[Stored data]
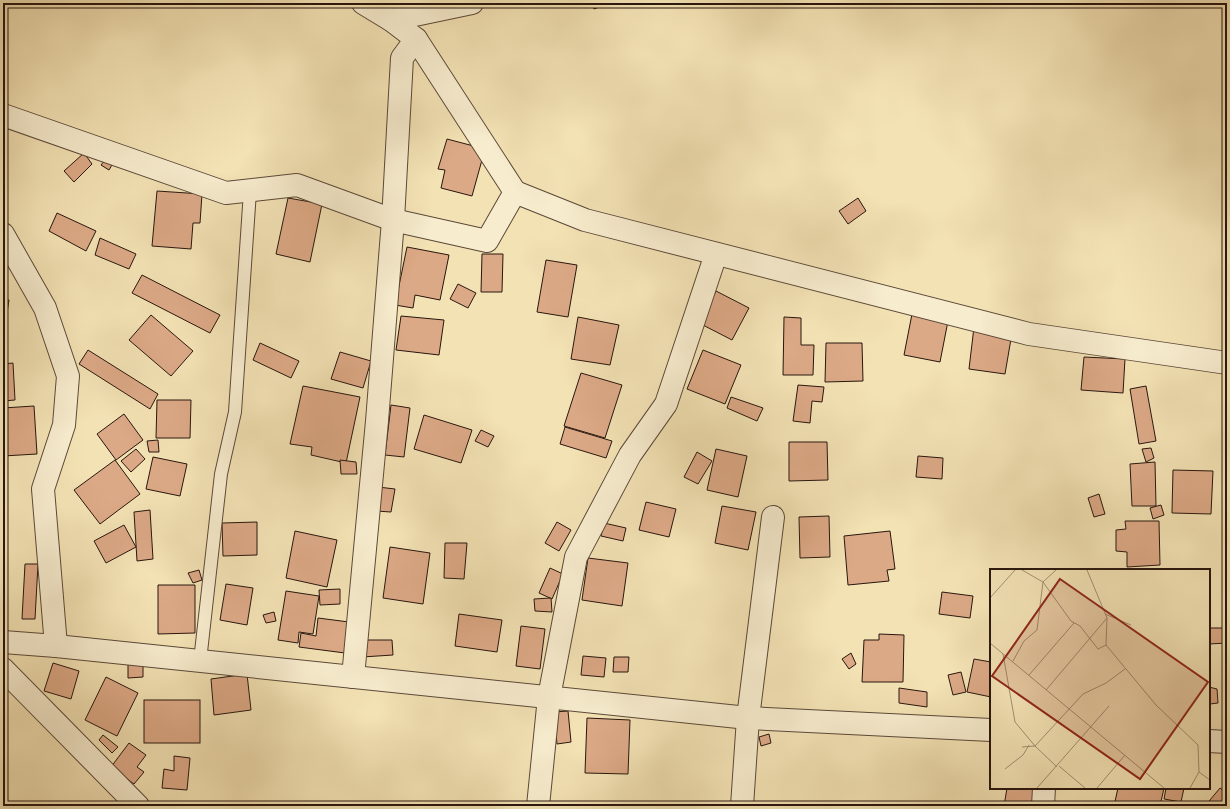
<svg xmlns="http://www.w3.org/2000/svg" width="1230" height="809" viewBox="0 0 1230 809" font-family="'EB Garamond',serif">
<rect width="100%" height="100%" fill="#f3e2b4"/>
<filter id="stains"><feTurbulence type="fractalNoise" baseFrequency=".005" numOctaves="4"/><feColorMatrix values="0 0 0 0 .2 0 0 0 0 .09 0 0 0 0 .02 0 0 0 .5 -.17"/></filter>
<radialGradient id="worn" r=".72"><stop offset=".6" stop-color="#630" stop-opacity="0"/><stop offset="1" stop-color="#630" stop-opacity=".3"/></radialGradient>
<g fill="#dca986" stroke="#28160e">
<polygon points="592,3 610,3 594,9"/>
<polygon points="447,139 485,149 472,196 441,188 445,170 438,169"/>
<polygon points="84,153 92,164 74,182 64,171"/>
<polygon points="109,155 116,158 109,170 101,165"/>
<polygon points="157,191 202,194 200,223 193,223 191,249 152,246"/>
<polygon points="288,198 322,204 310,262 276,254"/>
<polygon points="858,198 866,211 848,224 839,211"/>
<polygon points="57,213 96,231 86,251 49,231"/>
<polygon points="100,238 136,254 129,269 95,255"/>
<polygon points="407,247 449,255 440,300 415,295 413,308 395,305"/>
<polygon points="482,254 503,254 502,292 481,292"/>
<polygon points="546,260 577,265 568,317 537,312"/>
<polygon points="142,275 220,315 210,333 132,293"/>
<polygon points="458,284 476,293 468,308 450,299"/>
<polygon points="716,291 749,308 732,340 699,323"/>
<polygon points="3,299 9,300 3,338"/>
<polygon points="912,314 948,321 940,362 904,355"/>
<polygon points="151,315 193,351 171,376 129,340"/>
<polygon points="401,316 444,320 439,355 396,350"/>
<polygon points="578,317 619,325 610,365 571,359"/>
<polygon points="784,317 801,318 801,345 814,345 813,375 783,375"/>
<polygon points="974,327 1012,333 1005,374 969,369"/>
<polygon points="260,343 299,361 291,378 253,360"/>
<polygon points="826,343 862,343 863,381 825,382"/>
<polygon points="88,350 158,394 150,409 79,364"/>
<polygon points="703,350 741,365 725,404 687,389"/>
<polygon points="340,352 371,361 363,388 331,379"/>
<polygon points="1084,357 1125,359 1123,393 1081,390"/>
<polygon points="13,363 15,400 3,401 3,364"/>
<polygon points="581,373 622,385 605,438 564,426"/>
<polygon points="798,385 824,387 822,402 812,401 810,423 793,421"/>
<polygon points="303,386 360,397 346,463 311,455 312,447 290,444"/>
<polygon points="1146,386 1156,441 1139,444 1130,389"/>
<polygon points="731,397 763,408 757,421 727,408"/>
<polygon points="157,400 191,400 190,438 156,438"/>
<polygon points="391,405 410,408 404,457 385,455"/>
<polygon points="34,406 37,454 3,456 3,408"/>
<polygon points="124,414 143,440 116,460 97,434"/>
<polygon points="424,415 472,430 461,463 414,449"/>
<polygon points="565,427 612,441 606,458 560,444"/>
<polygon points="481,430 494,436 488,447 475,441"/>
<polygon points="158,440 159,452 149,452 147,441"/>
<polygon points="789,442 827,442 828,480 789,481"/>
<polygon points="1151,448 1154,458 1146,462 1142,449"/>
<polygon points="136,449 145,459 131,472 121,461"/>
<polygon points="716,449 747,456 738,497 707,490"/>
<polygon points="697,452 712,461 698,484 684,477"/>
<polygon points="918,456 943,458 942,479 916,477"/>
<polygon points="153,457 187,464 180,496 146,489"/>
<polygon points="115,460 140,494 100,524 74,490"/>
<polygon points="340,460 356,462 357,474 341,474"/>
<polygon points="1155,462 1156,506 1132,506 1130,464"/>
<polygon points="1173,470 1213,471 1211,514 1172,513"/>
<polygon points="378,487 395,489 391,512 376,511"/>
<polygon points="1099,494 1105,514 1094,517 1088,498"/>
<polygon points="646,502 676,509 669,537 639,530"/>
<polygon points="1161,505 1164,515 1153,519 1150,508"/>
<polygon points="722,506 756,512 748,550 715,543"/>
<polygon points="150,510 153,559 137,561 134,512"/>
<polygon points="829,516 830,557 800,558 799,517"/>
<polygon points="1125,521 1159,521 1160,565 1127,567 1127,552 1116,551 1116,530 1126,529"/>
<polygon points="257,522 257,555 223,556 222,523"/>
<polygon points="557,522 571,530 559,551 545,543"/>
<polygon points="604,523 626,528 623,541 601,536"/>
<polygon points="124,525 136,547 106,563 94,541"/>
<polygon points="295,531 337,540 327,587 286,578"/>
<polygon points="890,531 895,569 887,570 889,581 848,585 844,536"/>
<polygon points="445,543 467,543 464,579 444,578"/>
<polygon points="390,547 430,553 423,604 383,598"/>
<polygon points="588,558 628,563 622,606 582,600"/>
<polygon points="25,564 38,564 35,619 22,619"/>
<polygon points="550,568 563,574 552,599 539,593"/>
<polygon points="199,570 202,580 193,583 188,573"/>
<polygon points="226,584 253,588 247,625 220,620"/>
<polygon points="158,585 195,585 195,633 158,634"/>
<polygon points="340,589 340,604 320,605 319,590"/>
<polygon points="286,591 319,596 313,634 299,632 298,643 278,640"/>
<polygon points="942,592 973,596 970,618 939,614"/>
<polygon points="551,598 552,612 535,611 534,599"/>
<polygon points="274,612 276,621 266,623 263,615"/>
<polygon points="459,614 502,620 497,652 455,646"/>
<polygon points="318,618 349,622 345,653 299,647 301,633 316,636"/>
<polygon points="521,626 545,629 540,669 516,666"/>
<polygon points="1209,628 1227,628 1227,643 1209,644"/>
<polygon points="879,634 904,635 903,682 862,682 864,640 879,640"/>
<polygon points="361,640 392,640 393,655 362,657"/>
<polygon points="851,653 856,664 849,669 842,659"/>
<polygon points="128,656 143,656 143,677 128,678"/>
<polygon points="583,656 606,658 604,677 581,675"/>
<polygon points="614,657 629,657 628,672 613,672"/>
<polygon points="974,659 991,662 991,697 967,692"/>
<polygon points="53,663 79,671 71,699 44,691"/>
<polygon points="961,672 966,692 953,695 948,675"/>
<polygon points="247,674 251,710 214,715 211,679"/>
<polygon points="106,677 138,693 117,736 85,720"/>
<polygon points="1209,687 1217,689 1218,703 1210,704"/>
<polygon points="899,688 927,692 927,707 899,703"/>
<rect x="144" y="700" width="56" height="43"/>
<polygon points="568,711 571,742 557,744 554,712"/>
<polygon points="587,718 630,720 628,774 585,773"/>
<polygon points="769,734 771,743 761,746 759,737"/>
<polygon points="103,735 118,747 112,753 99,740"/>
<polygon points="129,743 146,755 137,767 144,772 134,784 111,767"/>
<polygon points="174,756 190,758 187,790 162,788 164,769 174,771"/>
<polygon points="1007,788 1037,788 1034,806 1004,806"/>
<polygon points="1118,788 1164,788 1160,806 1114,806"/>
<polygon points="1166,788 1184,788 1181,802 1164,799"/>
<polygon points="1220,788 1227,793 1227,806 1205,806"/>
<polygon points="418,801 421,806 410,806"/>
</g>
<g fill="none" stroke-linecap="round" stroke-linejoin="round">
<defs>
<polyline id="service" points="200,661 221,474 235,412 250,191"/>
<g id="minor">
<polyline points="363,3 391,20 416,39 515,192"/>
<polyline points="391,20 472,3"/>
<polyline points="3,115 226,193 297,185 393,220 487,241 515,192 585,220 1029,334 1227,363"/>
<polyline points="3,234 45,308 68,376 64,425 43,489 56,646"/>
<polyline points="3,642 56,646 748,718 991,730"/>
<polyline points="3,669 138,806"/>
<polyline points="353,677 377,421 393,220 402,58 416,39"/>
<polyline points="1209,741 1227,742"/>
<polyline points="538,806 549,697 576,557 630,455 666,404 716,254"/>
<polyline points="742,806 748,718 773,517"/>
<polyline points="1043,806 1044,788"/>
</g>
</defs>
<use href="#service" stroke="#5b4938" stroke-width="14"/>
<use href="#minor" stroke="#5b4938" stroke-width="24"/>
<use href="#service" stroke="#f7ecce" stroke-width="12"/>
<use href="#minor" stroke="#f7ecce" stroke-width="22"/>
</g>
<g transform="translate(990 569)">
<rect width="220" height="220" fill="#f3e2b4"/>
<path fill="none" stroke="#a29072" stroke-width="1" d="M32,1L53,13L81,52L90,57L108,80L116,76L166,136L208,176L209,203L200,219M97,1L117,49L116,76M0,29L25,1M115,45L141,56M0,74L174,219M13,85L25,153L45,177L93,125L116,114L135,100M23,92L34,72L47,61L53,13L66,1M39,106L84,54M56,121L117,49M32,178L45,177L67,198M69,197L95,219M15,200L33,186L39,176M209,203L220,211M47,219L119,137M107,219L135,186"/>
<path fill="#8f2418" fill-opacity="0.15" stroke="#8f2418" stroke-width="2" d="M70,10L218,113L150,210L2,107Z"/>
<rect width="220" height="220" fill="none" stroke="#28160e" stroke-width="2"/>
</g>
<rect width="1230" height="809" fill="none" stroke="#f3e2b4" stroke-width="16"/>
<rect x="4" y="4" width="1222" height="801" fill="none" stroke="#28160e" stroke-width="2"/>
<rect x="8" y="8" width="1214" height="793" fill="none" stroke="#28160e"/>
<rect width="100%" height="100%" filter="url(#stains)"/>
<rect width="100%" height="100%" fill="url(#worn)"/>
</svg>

What you will do
Tell how many lines of the records above hold the string "stains". Give no other text.

Solved exercise
2